Assignment> Among the lines of the records below, copy those that hold the word "book".

(Supplied records)

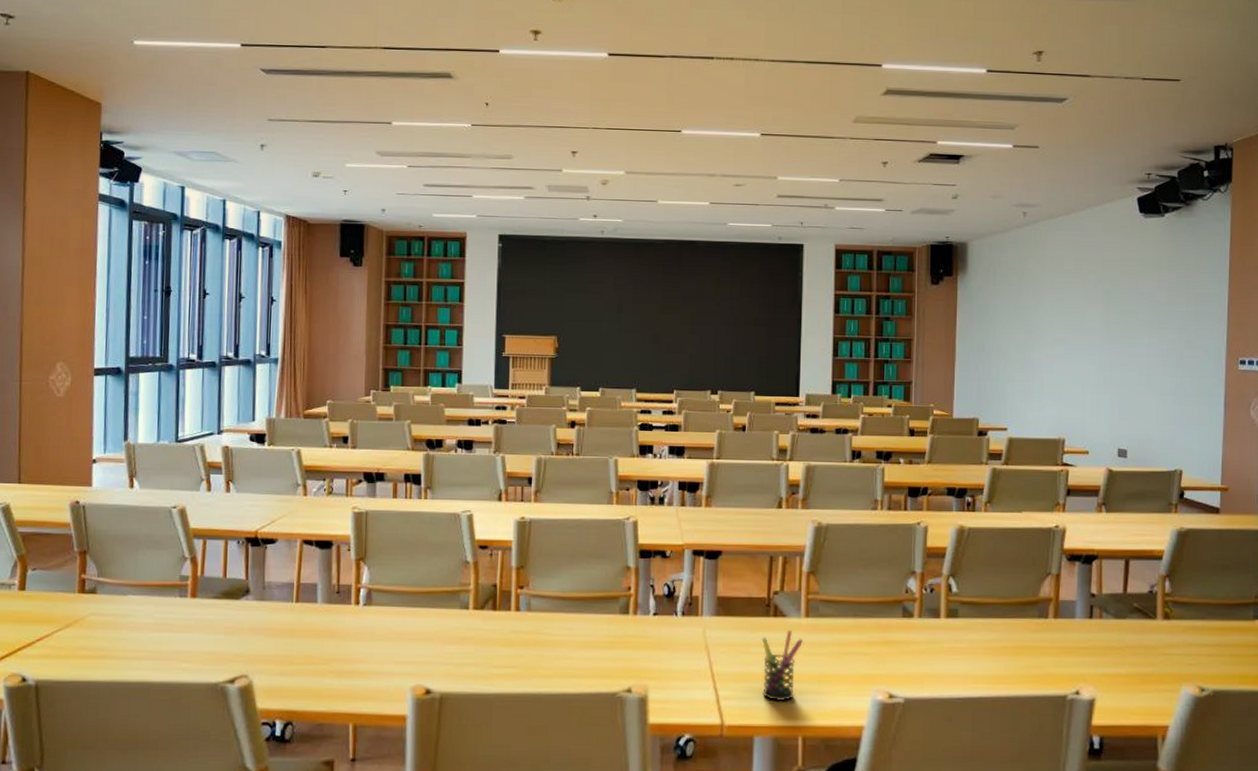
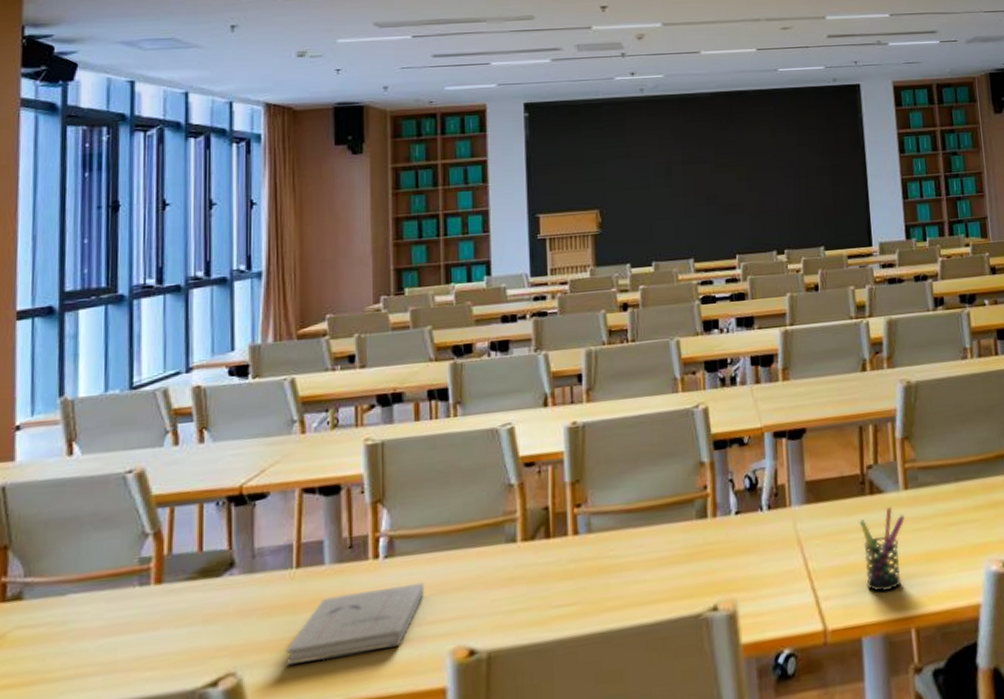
book: none [285,628,394,678] -> present [285,582,425,665]

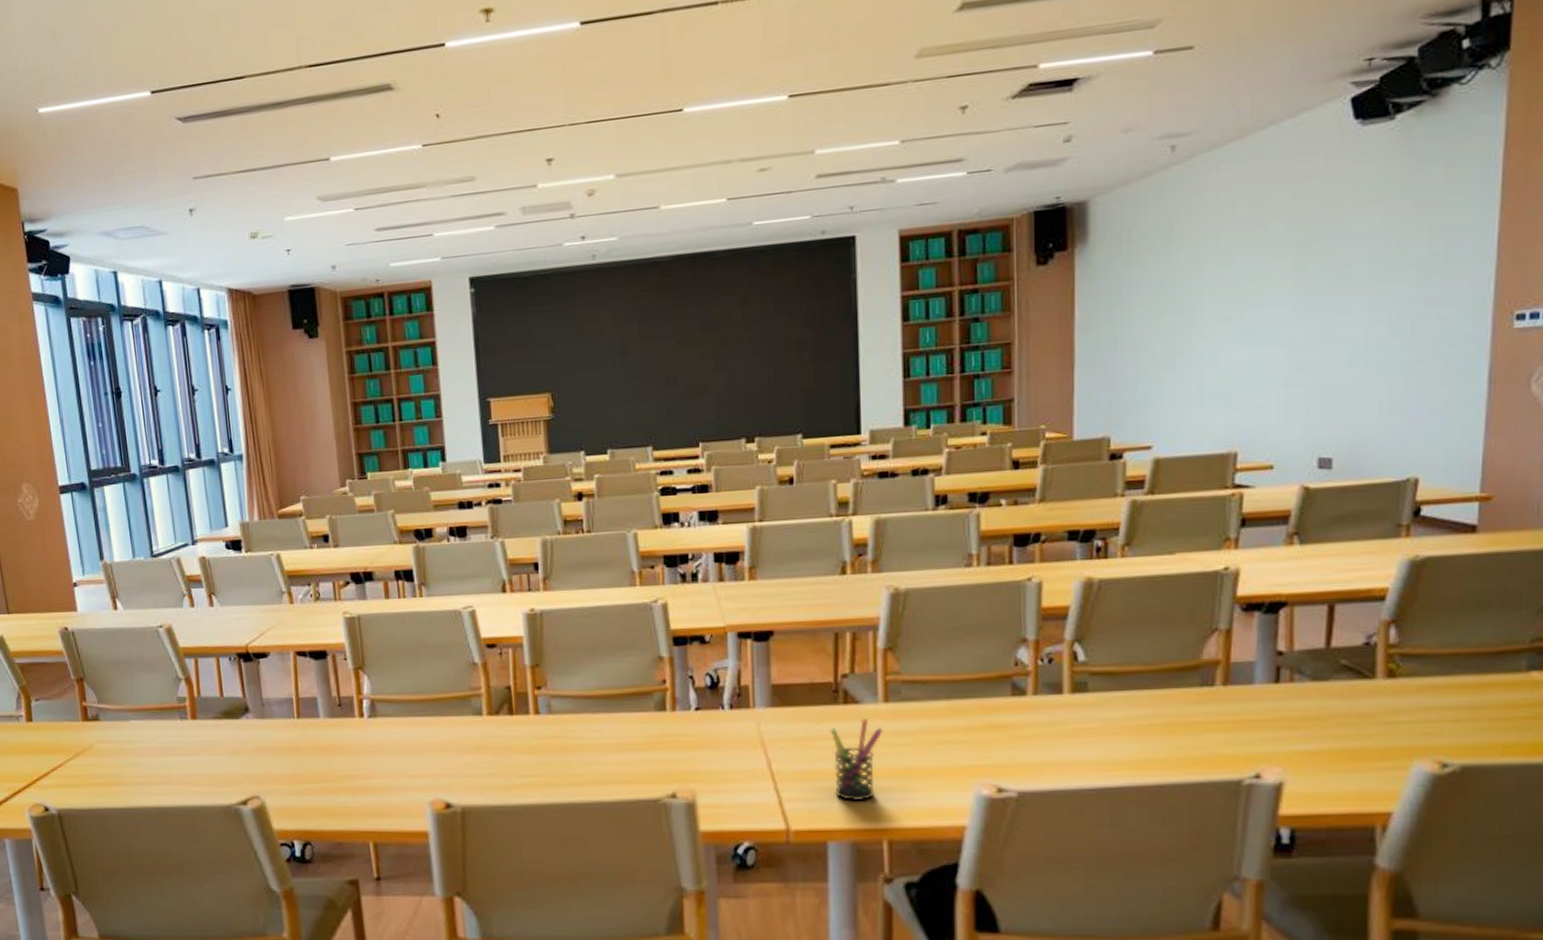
book: present [285,582,425,665] -> none [295,741,405,796]

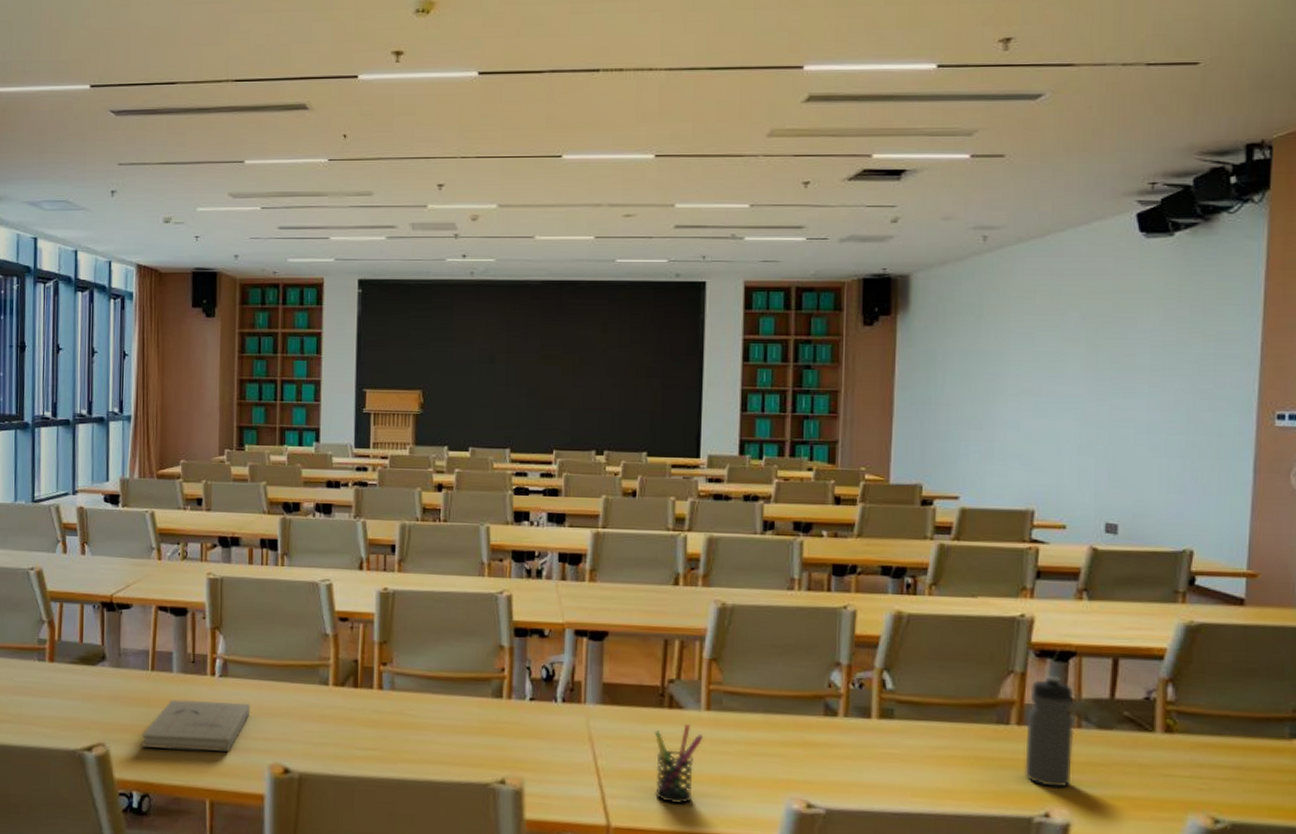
book: none [295,741,405,796] -> present [141,699,251,752]
water bottle: none [1232,628,1287,747] -> present [1024,674,1075,788]

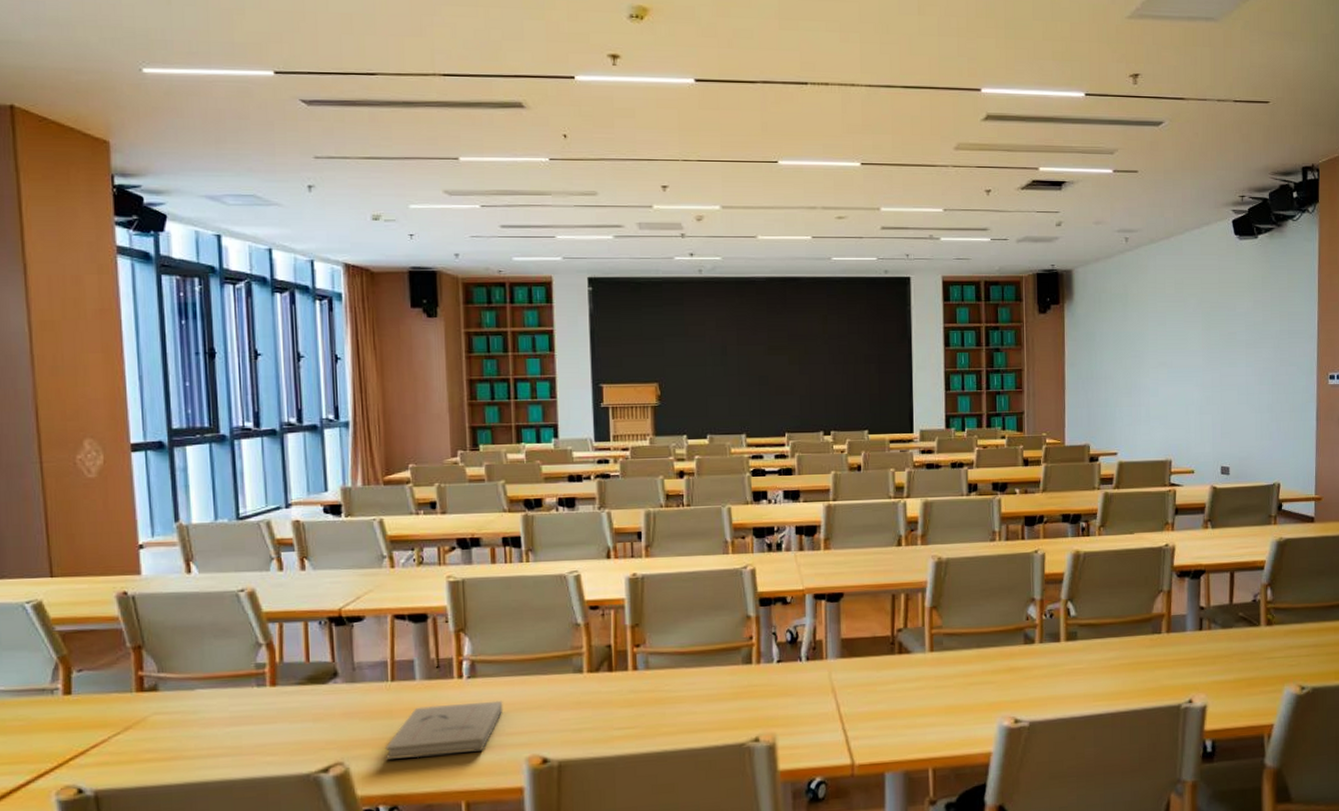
pen holder: present [654,724,703,804] -> none [887,666,928,737]
water bottle: present [1024,674,1075,788] -> none [1173,590,1207,679]

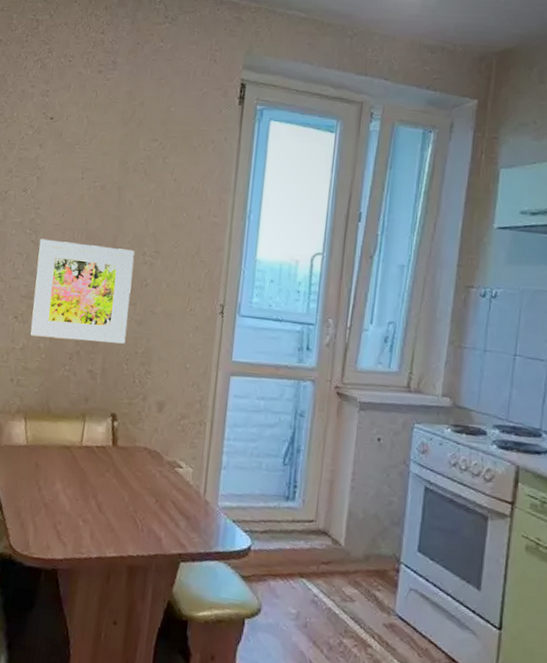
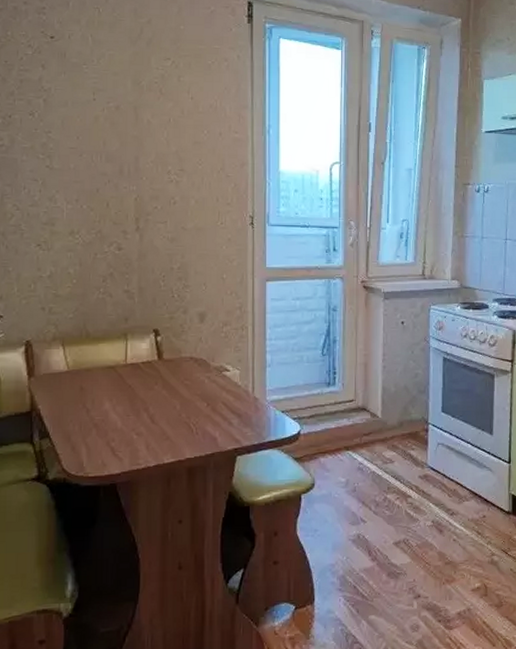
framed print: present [29,239,134,344] -> none [54,163,160,263]

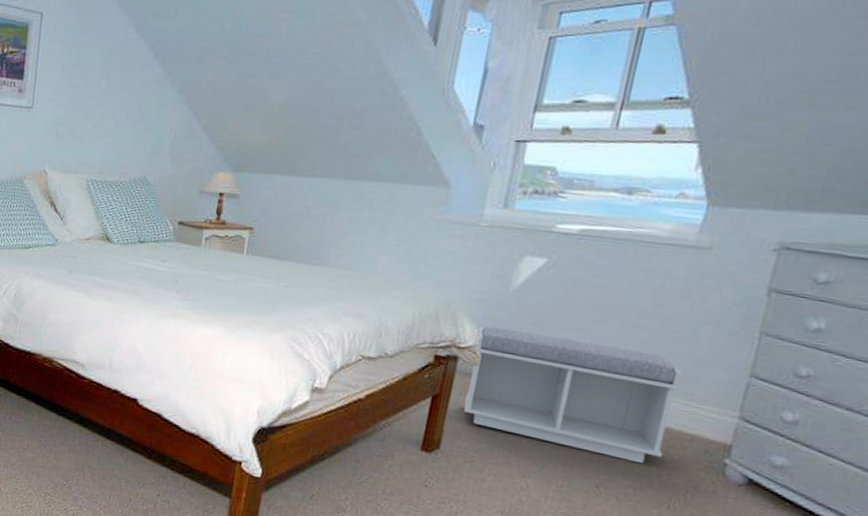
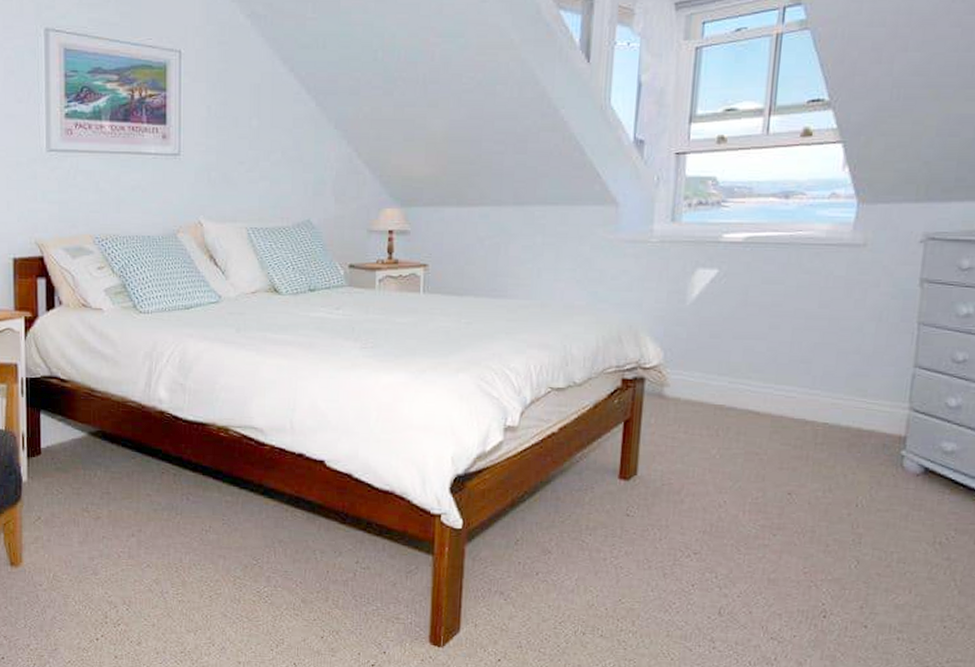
bench: present [463,326,682,464] -> none [655,343,854,466]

(End Supplied records)

Answer to this problem>
book: none [285,628,394,678] -> present [285,582,425,665]
book: present [285,582,425,665] -> none [295,741,405,796]
book: none [295,741,405,796] -> present [141,699,251,752]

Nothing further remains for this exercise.